Recorded data:

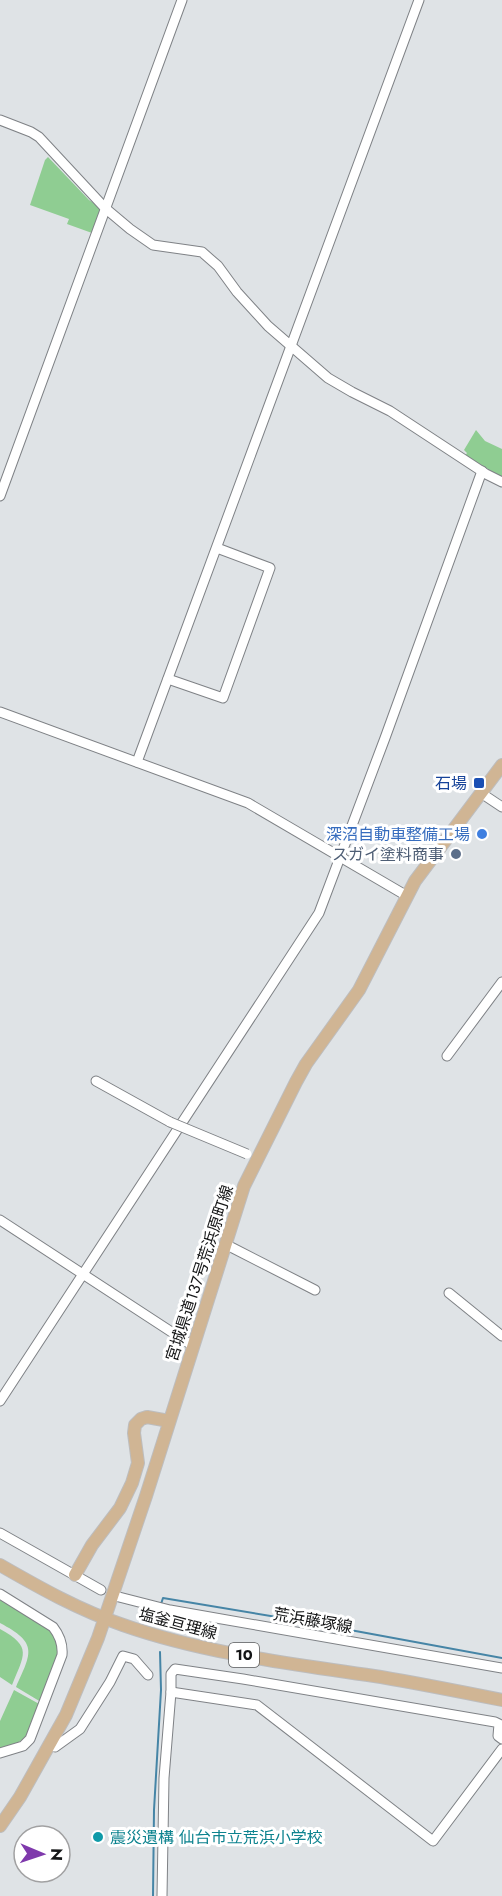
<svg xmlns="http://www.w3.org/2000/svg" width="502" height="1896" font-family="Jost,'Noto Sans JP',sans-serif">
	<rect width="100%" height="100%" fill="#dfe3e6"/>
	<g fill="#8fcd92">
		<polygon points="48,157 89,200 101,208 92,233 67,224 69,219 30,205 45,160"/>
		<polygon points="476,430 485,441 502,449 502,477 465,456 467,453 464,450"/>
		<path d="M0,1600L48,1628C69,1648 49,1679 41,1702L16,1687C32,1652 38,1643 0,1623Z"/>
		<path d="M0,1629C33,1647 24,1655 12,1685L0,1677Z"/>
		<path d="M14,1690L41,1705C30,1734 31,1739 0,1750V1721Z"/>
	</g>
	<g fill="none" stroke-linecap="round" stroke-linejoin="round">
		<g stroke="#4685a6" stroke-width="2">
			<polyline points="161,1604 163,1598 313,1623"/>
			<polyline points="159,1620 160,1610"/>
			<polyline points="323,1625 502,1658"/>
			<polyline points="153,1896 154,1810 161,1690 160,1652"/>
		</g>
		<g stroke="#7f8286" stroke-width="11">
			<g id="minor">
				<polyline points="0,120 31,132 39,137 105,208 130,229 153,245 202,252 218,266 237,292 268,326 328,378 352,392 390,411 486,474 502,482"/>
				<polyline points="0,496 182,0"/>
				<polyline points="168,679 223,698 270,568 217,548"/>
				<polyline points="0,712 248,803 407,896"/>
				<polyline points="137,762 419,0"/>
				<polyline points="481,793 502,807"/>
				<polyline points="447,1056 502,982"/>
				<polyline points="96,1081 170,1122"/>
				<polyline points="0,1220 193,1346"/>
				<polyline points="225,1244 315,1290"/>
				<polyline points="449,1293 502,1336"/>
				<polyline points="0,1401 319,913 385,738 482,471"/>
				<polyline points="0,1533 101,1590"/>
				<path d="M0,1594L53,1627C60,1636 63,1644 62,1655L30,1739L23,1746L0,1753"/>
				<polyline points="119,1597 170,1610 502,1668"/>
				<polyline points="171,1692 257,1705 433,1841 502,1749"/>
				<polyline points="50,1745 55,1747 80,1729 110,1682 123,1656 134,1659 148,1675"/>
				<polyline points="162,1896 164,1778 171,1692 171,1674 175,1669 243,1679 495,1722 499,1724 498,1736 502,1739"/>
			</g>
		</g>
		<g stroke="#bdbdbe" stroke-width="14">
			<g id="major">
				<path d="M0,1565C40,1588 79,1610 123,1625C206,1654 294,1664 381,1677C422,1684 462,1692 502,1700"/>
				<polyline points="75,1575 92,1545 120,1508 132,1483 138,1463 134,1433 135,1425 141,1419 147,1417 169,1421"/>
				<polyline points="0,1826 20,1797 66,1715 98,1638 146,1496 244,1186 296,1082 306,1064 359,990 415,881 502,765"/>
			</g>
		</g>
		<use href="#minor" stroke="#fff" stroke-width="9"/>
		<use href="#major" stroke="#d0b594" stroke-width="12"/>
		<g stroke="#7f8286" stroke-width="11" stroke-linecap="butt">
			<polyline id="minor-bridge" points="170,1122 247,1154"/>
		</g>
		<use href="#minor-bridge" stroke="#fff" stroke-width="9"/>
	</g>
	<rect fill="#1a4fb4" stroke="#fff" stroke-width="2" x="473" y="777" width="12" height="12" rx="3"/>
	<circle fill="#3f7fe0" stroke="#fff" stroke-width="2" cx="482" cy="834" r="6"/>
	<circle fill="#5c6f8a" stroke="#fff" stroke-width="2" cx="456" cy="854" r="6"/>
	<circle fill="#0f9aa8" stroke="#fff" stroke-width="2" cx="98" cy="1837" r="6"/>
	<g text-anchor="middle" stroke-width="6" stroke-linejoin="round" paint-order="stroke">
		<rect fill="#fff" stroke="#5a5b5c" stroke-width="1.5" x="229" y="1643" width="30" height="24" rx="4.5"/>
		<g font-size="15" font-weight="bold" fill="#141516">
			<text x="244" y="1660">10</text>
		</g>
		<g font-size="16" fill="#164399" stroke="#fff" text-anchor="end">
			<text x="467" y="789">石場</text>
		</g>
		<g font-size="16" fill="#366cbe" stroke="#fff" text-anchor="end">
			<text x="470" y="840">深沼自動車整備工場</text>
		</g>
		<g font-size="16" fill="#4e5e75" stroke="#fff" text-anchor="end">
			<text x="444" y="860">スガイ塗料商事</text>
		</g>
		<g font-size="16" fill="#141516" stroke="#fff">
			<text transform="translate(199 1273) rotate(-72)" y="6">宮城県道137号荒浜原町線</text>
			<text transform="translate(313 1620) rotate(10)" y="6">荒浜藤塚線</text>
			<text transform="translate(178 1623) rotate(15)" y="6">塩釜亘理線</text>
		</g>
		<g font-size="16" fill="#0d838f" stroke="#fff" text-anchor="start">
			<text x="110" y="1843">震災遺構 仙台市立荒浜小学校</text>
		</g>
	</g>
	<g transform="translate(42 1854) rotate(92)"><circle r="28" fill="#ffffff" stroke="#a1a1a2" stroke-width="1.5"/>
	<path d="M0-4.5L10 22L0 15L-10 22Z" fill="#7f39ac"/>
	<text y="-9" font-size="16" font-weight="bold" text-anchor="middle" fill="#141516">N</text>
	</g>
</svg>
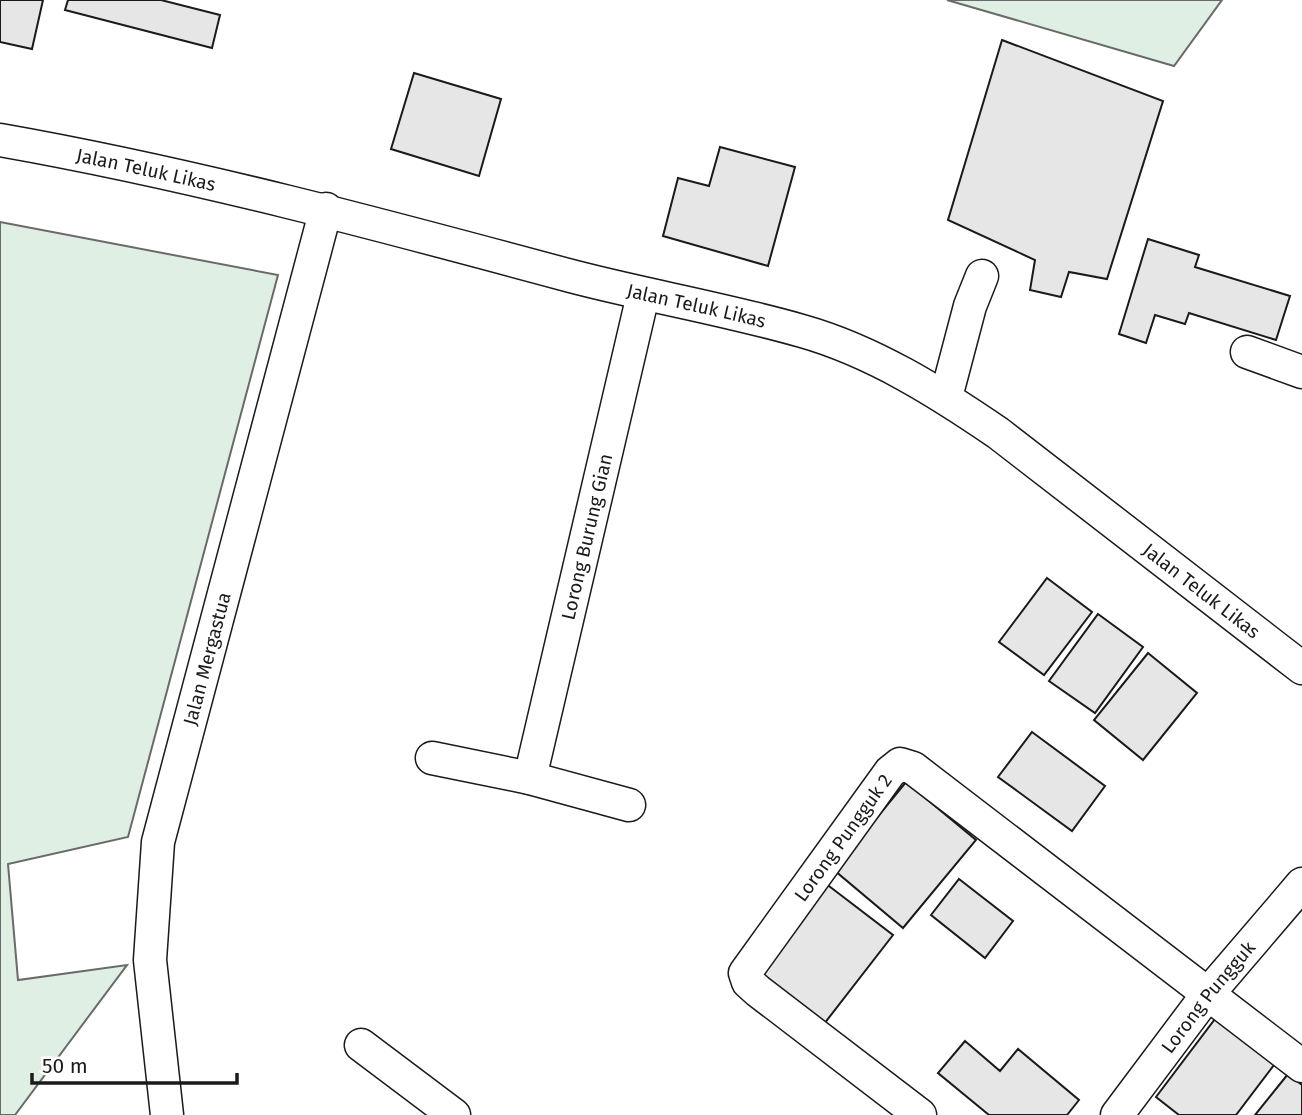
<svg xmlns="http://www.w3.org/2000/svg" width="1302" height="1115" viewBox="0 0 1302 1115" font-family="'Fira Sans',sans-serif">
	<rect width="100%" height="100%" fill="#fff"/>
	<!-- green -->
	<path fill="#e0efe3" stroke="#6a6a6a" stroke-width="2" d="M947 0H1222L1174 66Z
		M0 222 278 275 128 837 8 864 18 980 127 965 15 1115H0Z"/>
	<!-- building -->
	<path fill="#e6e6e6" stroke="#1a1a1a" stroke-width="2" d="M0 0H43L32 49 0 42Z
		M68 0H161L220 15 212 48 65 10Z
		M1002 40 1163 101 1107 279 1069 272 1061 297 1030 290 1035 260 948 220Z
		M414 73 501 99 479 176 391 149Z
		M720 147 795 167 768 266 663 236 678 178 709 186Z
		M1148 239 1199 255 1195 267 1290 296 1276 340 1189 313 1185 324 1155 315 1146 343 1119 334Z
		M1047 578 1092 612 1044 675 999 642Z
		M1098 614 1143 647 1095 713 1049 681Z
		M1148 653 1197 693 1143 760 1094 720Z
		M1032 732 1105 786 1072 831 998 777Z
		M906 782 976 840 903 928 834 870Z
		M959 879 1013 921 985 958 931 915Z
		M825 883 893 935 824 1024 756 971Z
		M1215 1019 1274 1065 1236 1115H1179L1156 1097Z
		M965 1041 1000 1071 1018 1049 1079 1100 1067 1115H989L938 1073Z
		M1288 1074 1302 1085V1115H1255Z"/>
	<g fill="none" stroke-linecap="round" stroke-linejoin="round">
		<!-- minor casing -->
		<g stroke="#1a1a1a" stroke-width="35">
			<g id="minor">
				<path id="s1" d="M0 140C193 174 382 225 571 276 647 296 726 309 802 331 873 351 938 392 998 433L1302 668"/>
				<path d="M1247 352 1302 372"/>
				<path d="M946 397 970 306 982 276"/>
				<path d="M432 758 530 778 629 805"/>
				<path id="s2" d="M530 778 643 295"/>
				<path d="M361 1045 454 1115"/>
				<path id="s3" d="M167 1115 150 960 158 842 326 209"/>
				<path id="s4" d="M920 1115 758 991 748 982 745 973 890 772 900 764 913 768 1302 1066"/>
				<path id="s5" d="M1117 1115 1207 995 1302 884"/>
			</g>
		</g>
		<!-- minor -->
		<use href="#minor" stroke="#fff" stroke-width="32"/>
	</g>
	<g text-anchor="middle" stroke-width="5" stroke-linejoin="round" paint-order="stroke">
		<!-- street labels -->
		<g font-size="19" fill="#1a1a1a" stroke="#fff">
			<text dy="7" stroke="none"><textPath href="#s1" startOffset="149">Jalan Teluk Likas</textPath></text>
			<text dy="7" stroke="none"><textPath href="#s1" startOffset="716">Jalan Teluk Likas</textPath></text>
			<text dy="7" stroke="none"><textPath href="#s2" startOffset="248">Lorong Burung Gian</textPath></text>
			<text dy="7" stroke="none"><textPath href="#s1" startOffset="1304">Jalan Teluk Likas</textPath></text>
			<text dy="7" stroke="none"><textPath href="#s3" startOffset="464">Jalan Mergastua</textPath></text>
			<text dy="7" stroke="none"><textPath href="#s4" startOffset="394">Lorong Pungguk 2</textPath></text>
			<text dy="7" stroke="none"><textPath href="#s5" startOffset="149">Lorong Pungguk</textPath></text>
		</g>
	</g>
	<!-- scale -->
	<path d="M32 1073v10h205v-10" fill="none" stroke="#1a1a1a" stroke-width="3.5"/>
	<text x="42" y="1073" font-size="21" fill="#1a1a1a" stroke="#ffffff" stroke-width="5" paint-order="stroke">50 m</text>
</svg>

What the task requires: Every line from the one containing "<!-- street labels -->" to the close of the records must be reproduced exactly. Include both ends and nothing more.

Result for this task:
		<!-- street labels -->
		<g font-size="19" fill="#1a1a1a" stroke="#fff">
			<text dy="7" stroke="none"><textPath href="#s1" startOffset="149">Jalan Teluk Likas</textPath></text>
			<text dy="7" stroke="none"><textPath href="#s1" startOffset="716">Jalan Teluk Likas</textPath></text>
			<text dy="7" stroke="none"><textPath href="#s2" startOffset="248">Lorong Burung Gian</textPath></text>
			<text dy="7" stroke="none"><textPath href="#s1" startOffset="1304">Jalan Teluk Likas</textPath></text>
			<text dy="7" stroke="none"><textPath href="#s3" startOffset="464">Jalan Mergastua</textPath></text>
			<text dy="7" stroke="none"><textPath href="#s4" startOffset="394">Lorong Pungguk 2</textPath></text>
			<text dy="7" stroke="none"><textPath href="#s5" startOffset="149">Lorong Pungguk</textPath></text>
		</g>
	</g>
	<!-- scale -->
	<path d="M32 1073v10h205v-10" fill="none" stroke="#1a1a1a" stroke-width="3.5"/>
	<text x="42" y="1073" font-size="21" fill="#1a1a1a" stroke="#ffffff" stroke-width="5" paint-order="stroke">50 m</text>
</svg>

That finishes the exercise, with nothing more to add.